SAP Cloud Platform (SCP) is an open platform-as-a-service (PaaS) product that provides core services, for building and extending cloud applications on multiple cloud IaaSes. SCP supports AWS, Azure, GCP, and Alibaba Cloud.
One of the core services provided by SCP is PostgreSQL as a Service (PostgreSQL-as-a-Service). Each PostgreSQL-as-a-Service instance consists of 5 VMs - Postgres-Master, Postgres-Standby, and 3-PGPOOL VMs. Data is replicated asynchronously from Postgres-Master to Postgres-Standby.
SCP manages more than 10000 PostgreSQL-as-a-Service instances across multiple IAASs.
PostgreSQL-as-a-Service leverages the disk Snapshots offering of different IaaSes to take backups. Data directory of the Postgres instance is present on the persistent disk attached to the VMs on which Postgres is running. A snapshot of the persistent disk is created while taking backup. The snapshot service offering by IaaSes comes with in-built support for encryption and replication of Snapshots across multiple facilities. Backups are taken online, which means there is no downtime during the backup. One of the main advantages of physical backup is that it can support Point-In-Time-Recovery(PITR). This helps in recovering the database to any timestamp or a particular transaction ID. WAL logs are archived on cloud-provided storage service, to support PITR.

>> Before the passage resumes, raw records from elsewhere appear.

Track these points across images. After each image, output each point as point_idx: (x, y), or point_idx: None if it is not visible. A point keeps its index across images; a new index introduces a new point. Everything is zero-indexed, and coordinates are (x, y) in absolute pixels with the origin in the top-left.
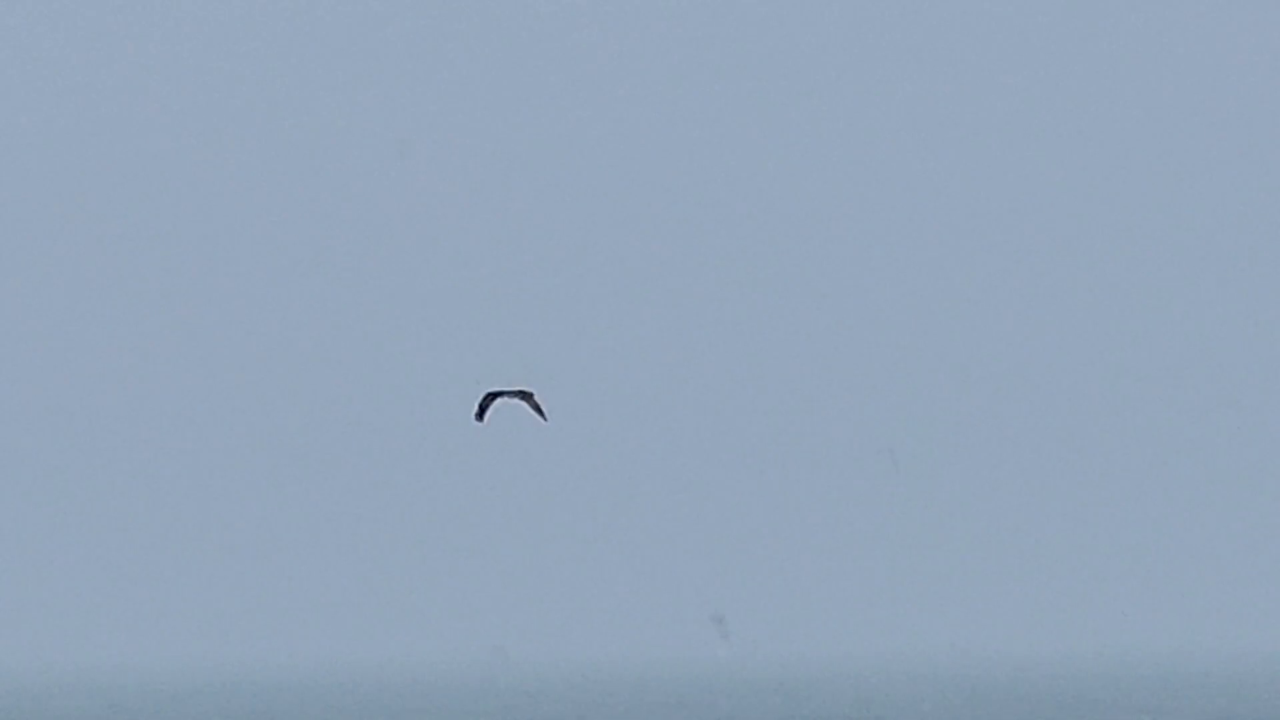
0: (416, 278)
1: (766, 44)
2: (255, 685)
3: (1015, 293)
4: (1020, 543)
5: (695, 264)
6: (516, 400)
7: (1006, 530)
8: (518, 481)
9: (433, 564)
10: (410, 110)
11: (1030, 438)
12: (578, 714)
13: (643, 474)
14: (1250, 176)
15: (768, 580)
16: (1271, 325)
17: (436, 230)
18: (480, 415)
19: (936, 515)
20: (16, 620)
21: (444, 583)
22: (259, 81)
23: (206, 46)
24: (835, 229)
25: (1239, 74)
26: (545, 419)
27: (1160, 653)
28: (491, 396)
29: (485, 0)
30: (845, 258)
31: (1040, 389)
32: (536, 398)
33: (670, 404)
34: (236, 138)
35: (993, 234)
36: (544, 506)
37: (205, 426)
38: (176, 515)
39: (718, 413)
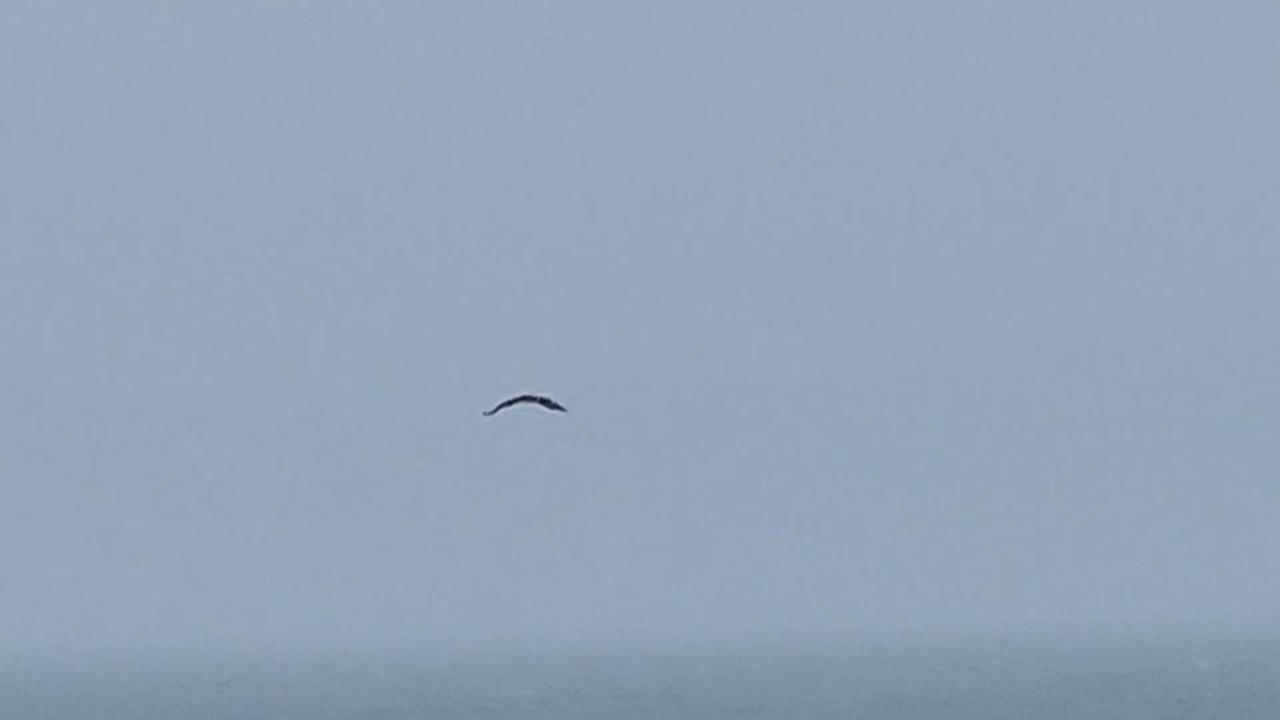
0: (415, 265)
1: (767, 41)
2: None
3: (1005, 290)
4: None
5: (695, 259)
6: (536, 405)
7: (991, 509)
8: (525, 466)
9: (431, 546)
10: (411, 108)
11: (1010, 423)
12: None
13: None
14: (1217, 164)
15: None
16: (1231, 310)
17: (435, 216)
18: (493, 411)
19: (928, 493)
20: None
21: (444, 562)
22: (262, 83)
23: (207, 46)
24: (835, 219)
25: (1235, 72)
26: (564, 409)
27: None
28: (510, 401)
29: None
30: (840, 246)
31: (1031, 379)
32: (554, 399)
33: (674, 394)
34: (237, 133)
35: (988, 231)
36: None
37: (220, 418)
38: (173, 498)
39: (718, 405)
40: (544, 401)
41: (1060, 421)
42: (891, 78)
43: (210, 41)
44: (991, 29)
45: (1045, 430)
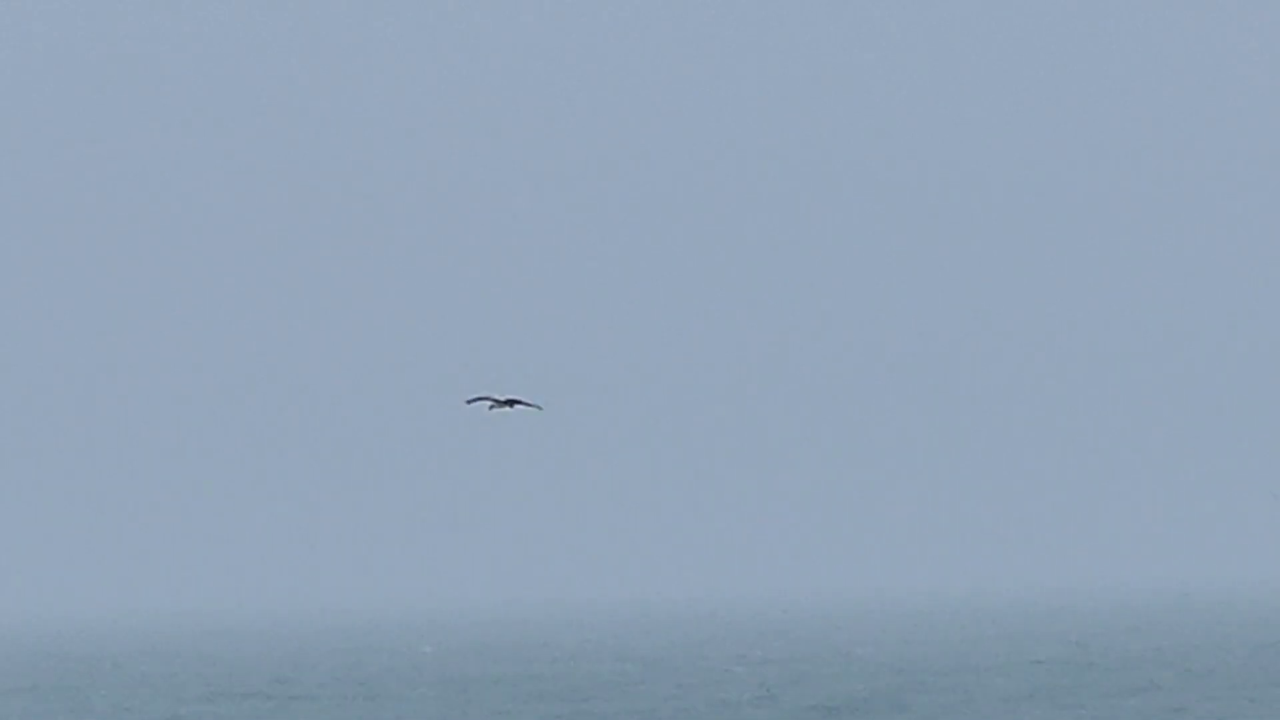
0: (414, 251)
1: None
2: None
3: (994, 272)
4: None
5: (698, 248)
6: (506, 408)
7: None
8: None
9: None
10: (410, 108)
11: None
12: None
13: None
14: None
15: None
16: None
17: (458, 194)
18: (471, 400)
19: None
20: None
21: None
22: (263, 83)
23: (207, 46)
24: (825, 205)
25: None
26: (540, 408)
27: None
28: (485, 399)
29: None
30: (833, 231)
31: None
32: (525, 399)
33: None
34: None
35: (979, 220)
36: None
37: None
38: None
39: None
40: (515, 403)
41: (1056, 399)
42: (904, 67)
43: (210, 41)
44: (991, 21)
45: (1043, 408)
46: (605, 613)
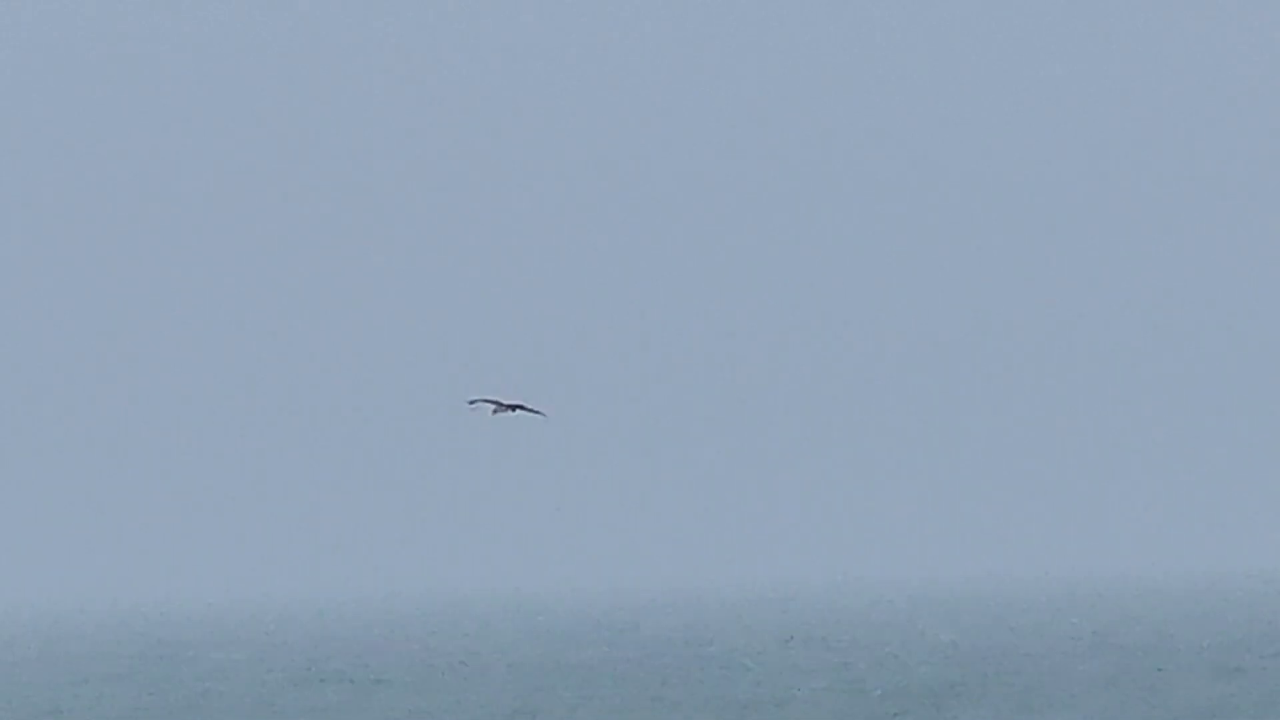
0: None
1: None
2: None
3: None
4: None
5: (707, 230)
6: (509, 413)
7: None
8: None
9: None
10: (410, 107)
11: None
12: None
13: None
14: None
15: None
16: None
17: (477, 186)
18: (473, 402)
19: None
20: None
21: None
22: (262, 83)
23: (207, 46)
24: (832, 201)
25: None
26: (544, 414)
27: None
28: (490, 402)
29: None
30: (840, 226)
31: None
32: (529, 405)
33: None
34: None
35: (985, 218)
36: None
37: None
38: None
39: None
40: (518, 409)
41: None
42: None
43: (210, 41)
44: (991, 21)
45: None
46: (665, 600)
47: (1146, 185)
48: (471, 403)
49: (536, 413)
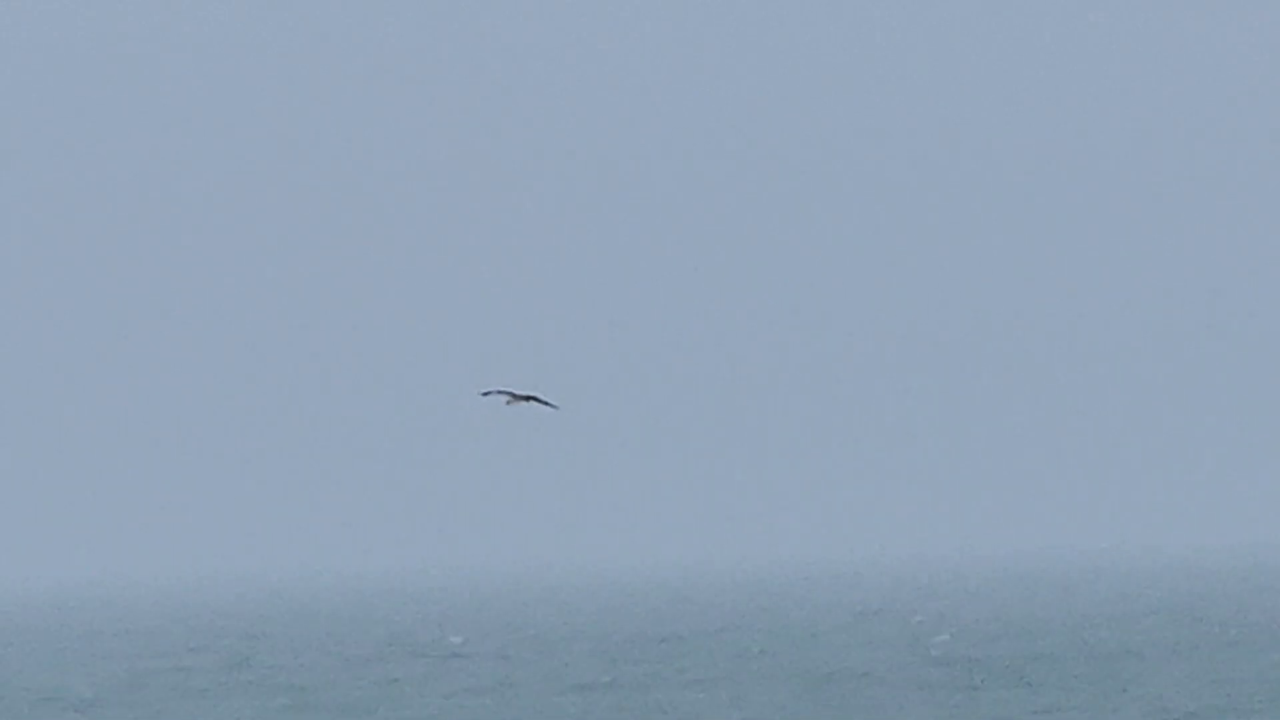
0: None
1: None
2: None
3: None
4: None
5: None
6: (524, 402)
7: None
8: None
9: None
10: (410, 107)
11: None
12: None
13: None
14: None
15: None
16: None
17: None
18: (487, 394)
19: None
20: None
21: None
22: (263, 81)
23: (207, 46)
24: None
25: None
26: (556, 406)
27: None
28: (503, 393)
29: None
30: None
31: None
32: (541, 397)
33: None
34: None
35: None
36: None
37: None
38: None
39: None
40: (532, 399)
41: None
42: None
43: (210, 41)
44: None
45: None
46: (736, 575)
47: (1145, 181)
48: (485, 394)
49: (549, 405)
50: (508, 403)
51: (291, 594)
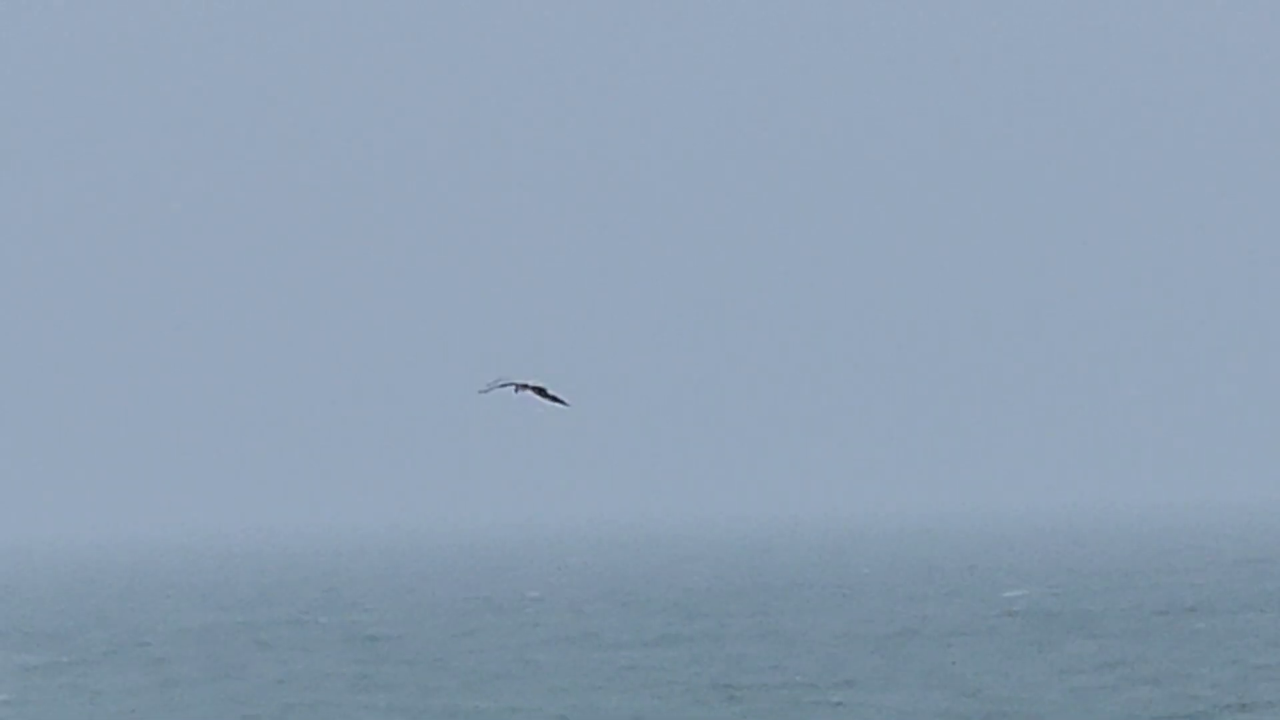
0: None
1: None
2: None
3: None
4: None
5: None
6: (531, 393)
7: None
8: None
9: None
10: (409, 107)
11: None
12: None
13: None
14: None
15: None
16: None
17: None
18: (487, 389)
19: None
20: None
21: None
22: (263, 81)
23: (207, 46)
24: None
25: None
26: (567, 403)
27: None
28: (509, 384)
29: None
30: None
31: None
32: (550, 390)
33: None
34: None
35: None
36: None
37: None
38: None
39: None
40: (537, 390)
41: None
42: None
43: (210, 41)
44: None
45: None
46: (844, 528)
47: (1145, 181)
48: (483, 391)
49: (559, 401)
50: (515, 391)
51: (371, 548)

For restore, the backed-up snapshot is used to create disks. These disks are mounted on the PostgreSQL VMs(primary & standby). The old persistent disks are released once the new disks are attached successfully. The service downtime depends on the time taken for creating the disks from the snapshot. On some IaaSes, it depends on the data size, whereas on others it is independent. In case of PITR based restore, WAL logs are replayed after disks are attached.

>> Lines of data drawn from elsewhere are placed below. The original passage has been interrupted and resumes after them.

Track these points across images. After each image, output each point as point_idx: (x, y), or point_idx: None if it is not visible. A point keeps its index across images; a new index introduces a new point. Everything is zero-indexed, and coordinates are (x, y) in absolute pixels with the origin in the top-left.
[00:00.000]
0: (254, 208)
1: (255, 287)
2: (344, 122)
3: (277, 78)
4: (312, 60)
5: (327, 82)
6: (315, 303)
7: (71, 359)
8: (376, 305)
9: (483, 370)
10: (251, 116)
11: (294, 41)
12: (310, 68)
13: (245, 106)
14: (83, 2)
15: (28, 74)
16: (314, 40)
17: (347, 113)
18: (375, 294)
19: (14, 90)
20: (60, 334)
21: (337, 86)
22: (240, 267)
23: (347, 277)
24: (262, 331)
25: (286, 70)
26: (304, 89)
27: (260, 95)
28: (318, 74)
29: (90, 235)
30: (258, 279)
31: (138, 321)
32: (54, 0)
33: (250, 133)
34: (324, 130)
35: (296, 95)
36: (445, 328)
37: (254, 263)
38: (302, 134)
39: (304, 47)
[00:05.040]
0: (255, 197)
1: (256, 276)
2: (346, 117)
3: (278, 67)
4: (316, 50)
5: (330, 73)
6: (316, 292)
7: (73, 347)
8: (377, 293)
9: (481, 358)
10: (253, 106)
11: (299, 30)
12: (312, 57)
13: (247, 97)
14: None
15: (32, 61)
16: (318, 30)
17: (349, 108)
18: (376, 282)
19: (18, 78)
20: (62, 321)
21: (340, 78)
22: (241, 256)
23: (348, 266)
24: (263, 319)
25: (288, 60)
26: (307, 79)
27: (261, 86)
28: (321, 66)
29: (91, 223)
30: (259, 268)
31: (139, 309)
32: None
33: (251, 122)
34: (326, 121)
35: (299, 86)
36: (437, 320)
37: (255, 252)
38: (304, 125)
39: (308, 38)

A service broker is used to manage the backup of a large scale of PostgreSQL clusters. It schedules the backup of each service instance with some fixed interval(depending on SLAs). Restore is an on-demand event available as self-service to customer. The broker exposes API, to trigger restore on PostgreSQL cluster.
Backup and Restore related SLAs are agreed upon by customers, hence monitoring of these features are quite important. A monitoring agent runs in every PostgreSQL VM to report its health metrics along with backup status of all the PostgreSQL cluster.
In case when backup fails or after restore the service instance is not running, email based alerts are raised.